━━━ Dataset excerpt ━━━
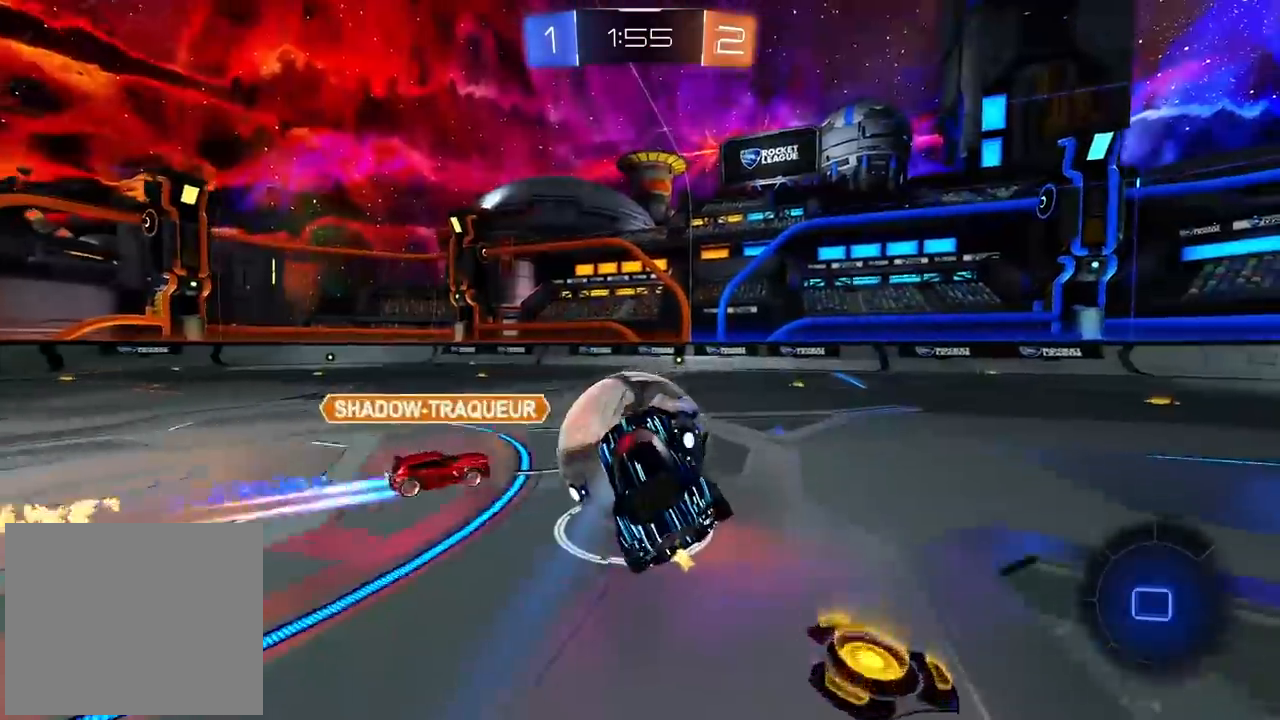
{"dt_ms": 500, "buttons": ["R2"], "left_stick": "center", "right_stick": "center", "events": [[183, "left_stick", "center"]]}
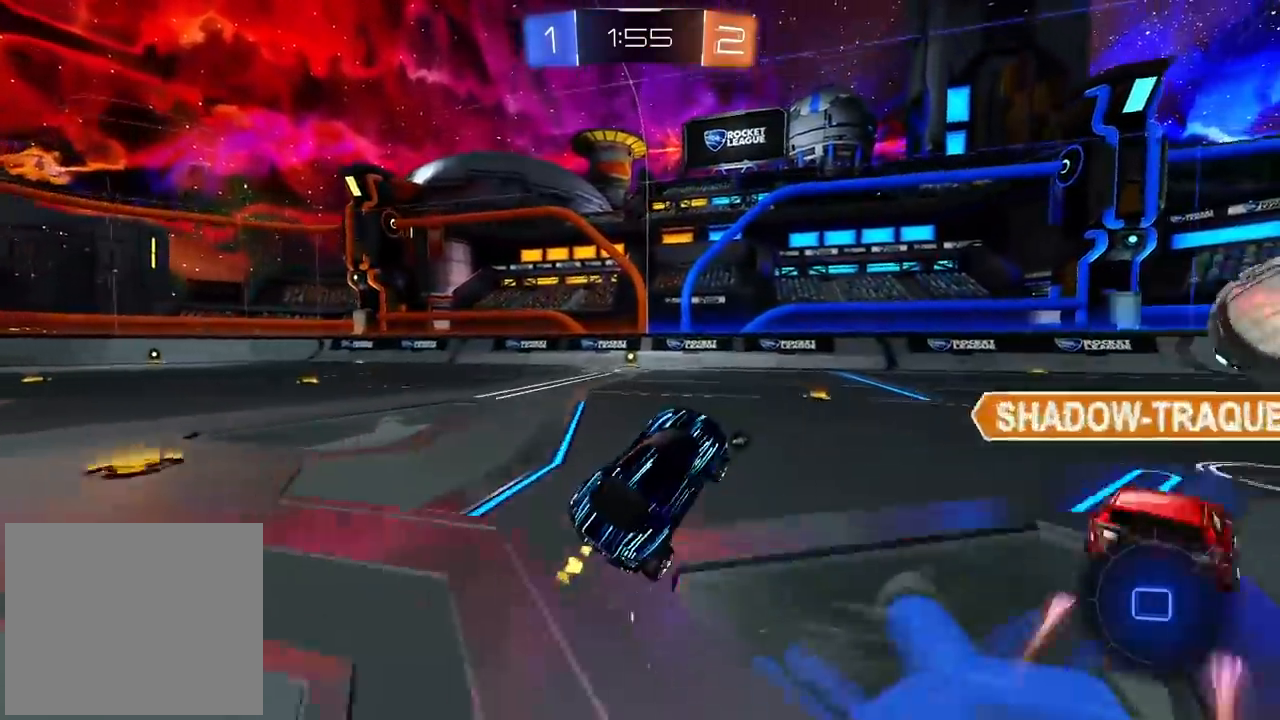
{"dt_ms": 500, "buttons": ["R2"], "left_stick": "center", "right_stick": "center", "events": [[33, "left_stick", "left"], [483, "left_stick", "center"]]}
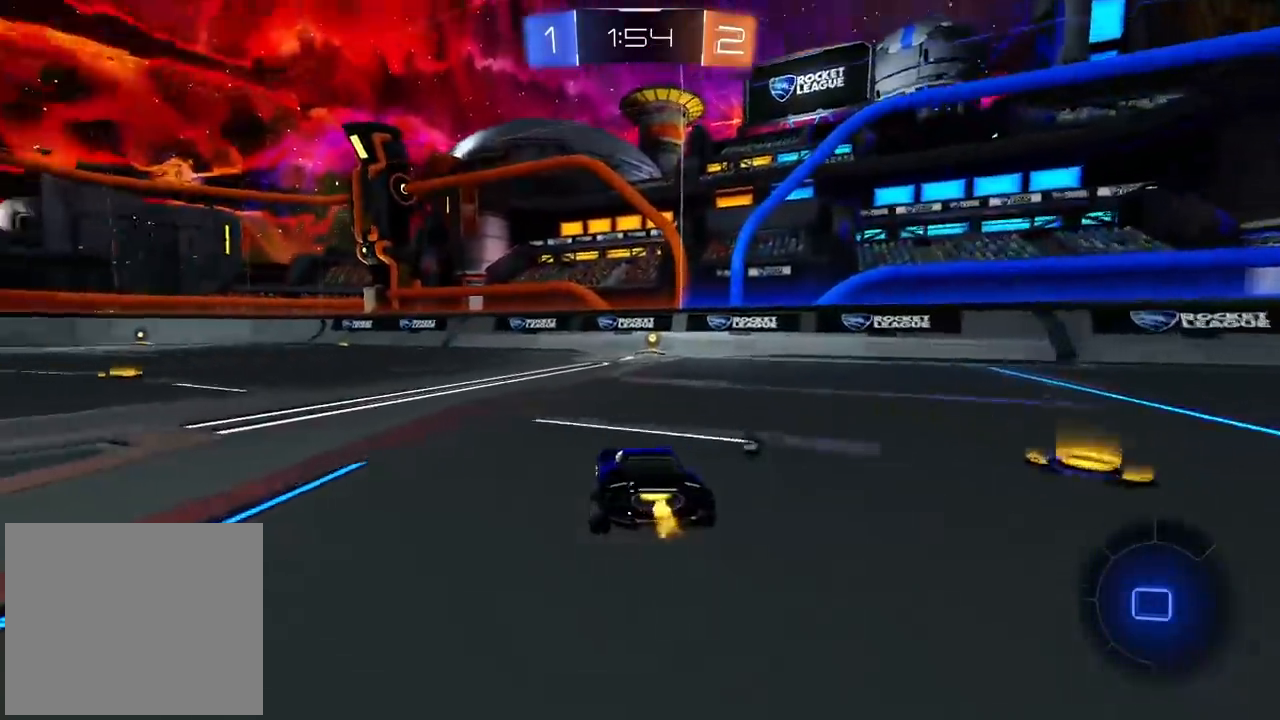
{"dt_ms": 500, "buttons": ["TRIANGLE", "R2"], "left_stick": "center", "right_stick": "center", "events": [[400, "TRIANGLE", "down"]]}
━━━
- Task objective -
The full material above must be output verbatim, minus any pictures.

- Task output -
{"dt_ms": 500, "buttons": ["R2"], "left_stick": "center", "right_stick": "center", "events": [[183, "left_stick", "center"]]}
{"dt_ms": 500, "buttons": ["R2"], "left_stick": "center", "right_stick": "center", "events": [[33, "left_stick", "left"], [483, "left_stick", "center"]]}
{"dt_ms": 500, "buttons": ["TRIANGLE", "R2"], "left_stick": "center", "right_stick": "center", "events": [[400, "TRIANGLE", "down"]]}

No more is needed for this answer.